Composable and Concurrent

April 23, 2009

On my previous entry on the present and future of programming languages, I briefly covered on the reasons I think it is important to be looking at this problem now. I though I would expand the discussion.

The laws of physics that we know have stopped our ability to make chips significantly faster today, and rather hardware manufacturers now need to place more and more cores in one die. The result as software developers is that we are now faced with computers with multiple cores and multiple CPUs. It is now the norm to find computers with 2 cores, and most servers are now 4 or 8 core machines.

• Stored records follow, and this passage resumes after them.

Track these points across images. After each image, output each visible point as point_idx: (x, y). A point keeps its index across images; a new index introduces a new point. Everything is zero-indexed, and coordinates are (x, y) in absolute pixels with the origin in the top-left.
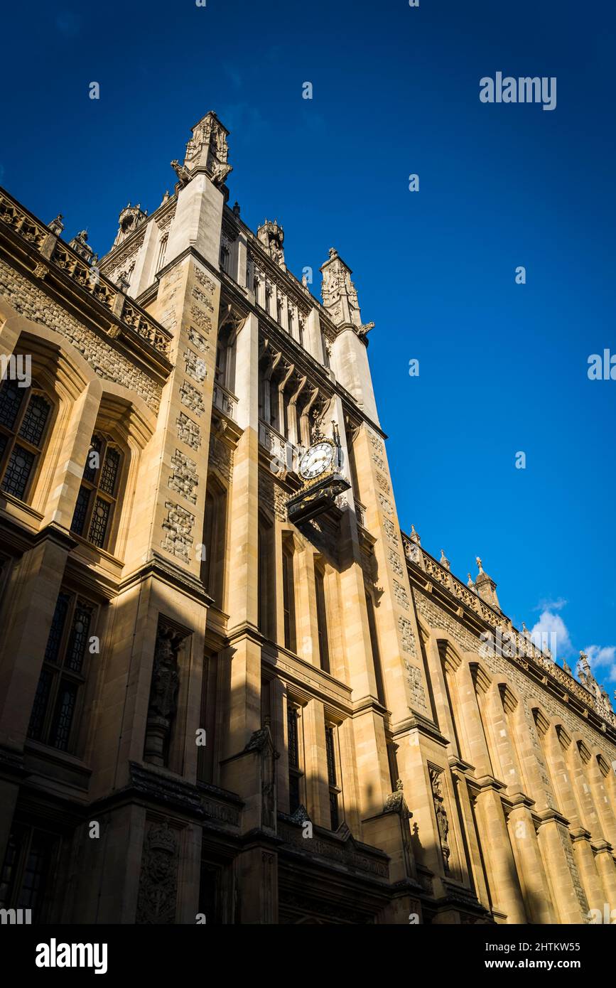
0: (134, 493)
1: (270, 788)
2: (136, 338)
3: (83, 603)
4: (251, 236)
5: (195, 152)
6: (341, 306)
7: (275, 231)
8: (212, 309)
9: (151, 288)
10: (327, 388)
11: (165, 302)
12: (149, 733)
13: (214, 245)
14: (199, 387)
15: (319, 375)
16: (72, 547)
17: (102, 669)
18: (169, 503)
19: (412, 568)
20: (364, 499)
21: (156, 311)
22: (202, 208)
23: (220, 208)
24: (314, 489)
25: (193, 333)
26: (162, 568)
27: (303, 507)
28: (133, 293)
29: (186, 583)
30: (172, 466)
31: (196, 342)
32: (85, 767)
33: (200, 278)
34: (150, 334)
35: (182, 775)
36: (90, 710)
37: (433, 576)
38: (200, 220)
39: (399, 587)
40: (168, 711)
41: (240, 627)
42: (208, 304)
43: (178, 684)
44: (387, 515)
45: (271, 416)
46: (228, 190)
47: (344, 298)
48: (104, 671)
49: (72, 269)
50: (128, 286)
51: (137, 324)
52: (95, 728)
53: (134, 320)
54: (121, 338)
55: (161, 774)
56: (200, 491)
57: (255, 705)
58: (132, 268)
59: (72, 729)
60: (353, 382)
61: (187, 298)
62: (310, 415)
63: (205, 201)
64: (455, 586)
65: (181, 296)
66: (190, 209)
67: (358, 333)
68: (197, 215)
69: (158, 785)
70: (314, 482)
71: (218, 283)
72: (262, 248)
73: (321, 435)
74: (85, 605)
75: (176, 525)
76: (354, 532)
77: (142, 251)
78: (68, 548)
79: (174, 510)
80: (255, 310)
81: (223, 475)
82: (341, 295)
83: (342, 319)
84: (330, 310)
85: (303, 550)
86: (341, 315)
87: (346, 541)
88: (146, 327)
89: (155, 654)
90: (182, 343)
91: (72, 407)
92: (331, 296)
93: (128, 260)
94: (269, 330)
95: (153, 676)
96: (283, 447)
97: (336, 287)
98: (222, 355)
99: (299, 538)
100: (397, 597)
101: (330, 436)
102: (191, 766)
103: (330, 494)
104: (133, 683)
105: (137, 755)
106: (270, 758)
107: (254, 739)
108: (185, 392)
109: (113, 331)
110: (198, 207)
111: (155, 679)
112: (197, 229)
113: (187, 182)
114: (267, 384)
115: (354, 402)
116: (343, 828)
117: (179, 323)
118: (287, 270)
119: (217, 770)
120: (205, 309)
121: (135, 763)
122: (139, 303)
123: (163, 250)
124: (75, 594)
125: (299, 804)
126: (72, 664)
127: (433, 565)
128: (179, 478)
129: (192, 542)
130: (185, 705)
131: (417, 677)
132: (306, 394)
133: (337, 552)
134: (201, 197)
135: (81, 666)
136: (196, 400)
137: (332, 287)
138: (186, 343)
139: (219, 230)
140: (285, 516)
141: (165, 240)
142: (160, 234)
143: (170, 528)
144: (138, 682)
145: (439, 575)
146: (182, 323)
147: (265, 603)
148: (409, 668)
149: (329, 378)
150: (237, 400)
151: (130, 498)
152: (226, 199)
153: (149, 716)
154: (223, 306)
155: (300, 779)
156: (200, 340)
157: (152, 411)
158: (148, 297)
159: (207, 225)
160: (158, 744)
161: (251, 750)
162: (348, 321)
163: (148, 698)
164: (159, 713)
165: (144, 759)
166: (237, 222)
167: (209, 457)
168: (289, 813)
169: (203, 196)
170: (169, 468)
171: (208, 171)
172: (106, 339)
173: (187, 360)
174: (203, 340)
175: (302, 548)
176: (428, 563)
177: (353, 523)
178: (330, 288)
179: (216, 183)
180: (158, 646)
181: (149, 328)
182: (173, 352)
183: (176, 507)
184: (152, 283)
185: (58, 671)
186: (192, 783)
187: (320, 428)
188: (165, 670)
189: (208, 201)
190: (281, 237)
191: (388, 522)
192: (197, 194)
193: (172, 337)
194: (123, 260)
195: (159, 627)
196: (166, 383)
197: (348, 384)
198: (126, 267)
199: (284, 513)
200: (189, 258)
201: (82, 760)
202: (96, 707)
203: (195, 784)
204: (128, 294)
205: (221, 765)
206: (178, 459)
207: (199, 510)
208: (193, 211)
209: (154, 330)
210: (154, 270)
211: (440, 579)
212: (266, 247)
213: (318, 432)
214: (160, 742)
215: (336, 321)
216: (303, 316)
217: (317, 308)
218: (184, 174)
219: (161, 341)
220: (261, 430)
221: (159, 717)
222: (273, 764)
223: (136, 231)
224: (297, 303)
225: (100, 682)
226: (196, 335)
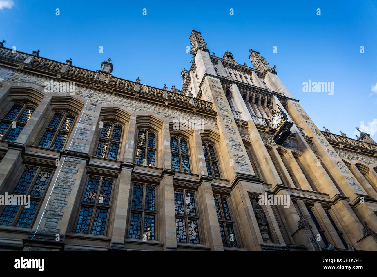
0: (222, 156)
1: (314, 240)
2: (202, 108)
3: (222, 197)
4: (222, 60)
5: (194, 44)
6: (261, 66)
7: (229, 54)
8: (220, 88)
9: (199, 92)
10: (269, 94)
11: (205, 94)
12: (262, 233)
13: (212, 69)
14: (227, 114)
15: (264, 92)
16: (211, 181)
17: (237, 216)
18: (235, 155)
19: (332, 142)
20: (301, 125)
21: (204, 98)
22: (203, 60)
23: (209, 57)
24: (281, 130)
25: (218, 99)
26: (242, 177)
27: (280, 138)
28: (195, 96)
29: (252, 178)
30: (230, 143)
31: (220, 101)
32: (246, 251)
33: (212, 81)
34: (205, 106)
35: (280, 244)
36: (239, 231)
37: (341, 142)
38: (204, 64)
39: (329, 151)
40: (265, 223)
41: (276, 187)
42: (218, 88)
43: (264, 213)
44: (312, 128)
45: (255, 113)
46: (208, 50)
47: (261, 63)
48: (238, 217)
49: (175, 98)
50: (192, 95)
51: (200, 104)
52: (243, 237)
53: (199, 104)
54: (197, 111)
55: (272, 246)
56: (243, 147)
57: (295, 212)
58: (191, 89)
59: (236, 239)
60: (278, 88)
61: (211, 89)
62: (268, 106)
63: (203, 57)
64: (352, 142)
65: (209, 89)
66: (200, 62)
67: (272, 72)
68: (203, 63)
69: (273, 250)
70: (280, 128)
71: (218, 80)
72: (227, 61)
73: (275, 111)
74: (223, 198)
75: (240, 161)
76: (303, 138)
77: (192, 82)
78: (210, 181)
79: (237, 157)
80: (234, 82)
81: (247, 138)
82: (260, 62)
83: (264, 70)
84: (258, 69)
85: (287, 152)
86: (263, 69)
87: (301, 143)
88: (203, 104)
89: (252, 206)
90: (216, 104)
91: (192, 138)
92: (257, 65)
93: (189, 87)
94: (241, 86)
95: (255, 213)
96: (264, 121)
97: (257, 61)
98: (230, 101)
99: (283, 148)
100: (330, 155)
101: (278, 110)
102: (281, 240)
103: (287, 129)
104: (249, 218)
105: (261, 241)
106: (309, 229)
107: (299, 224)
108: (224, 118)
109: (194, 110)
110: (202, 60)
111: (256, 214)
112: (205, 67)
113: (195, 55)
114: (249, 103)
115: (281, 95)
116: (350, 247)
117: (212, 98)
118: (238, 64)
119: (291, 238)
120: (218, 90)
121: (262, 244)
122: (198, 98)
123: (198, 78)
124: (218, 195)
125: (328, 243)
126: (227, 218)
127: (339, 138)
128: (234, 146)
129: (247, 165)
130: (270, 219)
131: (353, 181)
132: (263, 100)
133: (299, 148)
134: (201, 57)
135: (230, 217)
136: (228, 119)
137: (256, 61)
138: (217, 103)
139: (212, 63)
140: (275, 143)
141: (197, 75)
142: (195, 74)
143: (238, 163)
144: (250, 217)
145: (344, 140)
146: (213, 98)
147: (282, 175)
148: (348, 179)
149: (269, 91)
150: (241, 113)
151: (222, 159)
152: (209, 53)
153: (259, 227)
154: (223, 86)
155: (324, 233)
156: (221, 100)
157: (216, 129)
158: (200, 95)
159: (207, 64)
160: (266, 236)
161: (300, 228)
162: (266, 69)
163: (256, 221)
164: (263, 225)
165: (264, 242)
166: (216, 58)
167: (240, 135)
168: (325, 247)
169: (202, 56)
170: (230, 144)
171: (200, 48)
172: (193, 113)
173: (220, 108)
174: (222, 99)
175: (286, 152)
176: (337, 138)
177: (301, 135)
178: (255, 62)
179: (204, 50)
180: (252, 203)
181: (204, 104)
182: (215, 108)
183: (237, 156)
184: (199, 90)
185: (224, 222)
186: (285, 246)
187: (273, 109)
188: (258, 210)
189: (204, 57)
190: (231, 55)
191: (314, 130)
192: (200, 57)
193: (212, 103)
194: (187, 87)
195: (249, 196)
196: (217, 118)
197: (276, 90)
198: (189, 90)
199: (274, 142)
200: (206, 77)
201: (244, 249)
202: (241, 230)
203: (286, 246)
204: (194, 97)
205: (292, 237)
206: (231, 140)
207: (245, 153)
208: (201, 62)
209: (206, 104)
210: (198, 86)
211: (345, 141)
212: (228, 61)
213: (273, 111)
214: (267, 235)
215: (262, 71)
216: (250, 75)
217: (254, 71)
218: (193, 53)
219: (209, 106)
220: (254, 119)
221: (263, 226)
222: (311, 231)
223: (187, 77)
224: (246, 73)
225: (239, 221)
226: (219, 99)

Historically, developers lived on the free lunch, and with time they knew code would run faster, since clock speeds would get faster. Chips will still continue to get faster in the future, but marginally what we've seen over the last 18 years. Today, it's not about running faster, but having more transistors. And what once was a good programming paradigm for the single core, it's not valid any longer for the multi-core situtation.

Here is where concurrent programming is born. Writing software that scales to multiple cores with the current programming paradigms is hard. The main mechanism we know is the usage of threads, and locks to protect shared estate between threads. It is a model somewhat understand by developers, but that it is however extremely hard to get right.

On the server-side, programming languages that can only leverage one core are going to have a really hard time to compete in the future. Programming languages that have adopted the thread-per-request model are better placed, but will nevertheless face a wall at some point because they rely on locks to operate to protect the transactionality of shared state. Multi-threaded programming and locks are not scalable, mainly because they are not composable.

Building composable software really requires us to move away from sharing state. Working with immutable data structures, and immutable containers, allows us to avoid state, hence allowing modularity and composability (the core principle of software development for the last 35 years, and the philosophy of UNIX tools). But working with immutable data goes against extensibility principles in object oriented programming.

There are a few paradigms that have been in the research arena for the last 10 years and are now finally being adopted. These paradigms take the shape of message passing, parallel programming and functional programming. Functional programming languages are naturally parallel and use immutable data. Unfortunately functional programming languages are not mainstream, and most functional languages that have been successful (Haskell and Lisp) actually allow mutable structures. Erlang however is an exception. Erlang is naturally parallel, uses only immutable data, and is based on message passing. Erlang is a good language to solve the concurrency programming paradigm.

The question though is whether adopting a language like Erlang would make sense for most organizations. Rather, some may argue that evolving the abstraction of concurrency into the current leading programming languages is the way forward. I'd disagree since this is somehow what Scala does, but given that it lives in a JVM, with threads and locks, and using libraries that use threads and locks, it's unlikely new language constructs will allow existing code bases to be fixed. To me, Erlang looks like a much better choice. It's a proven choice and with many years of history.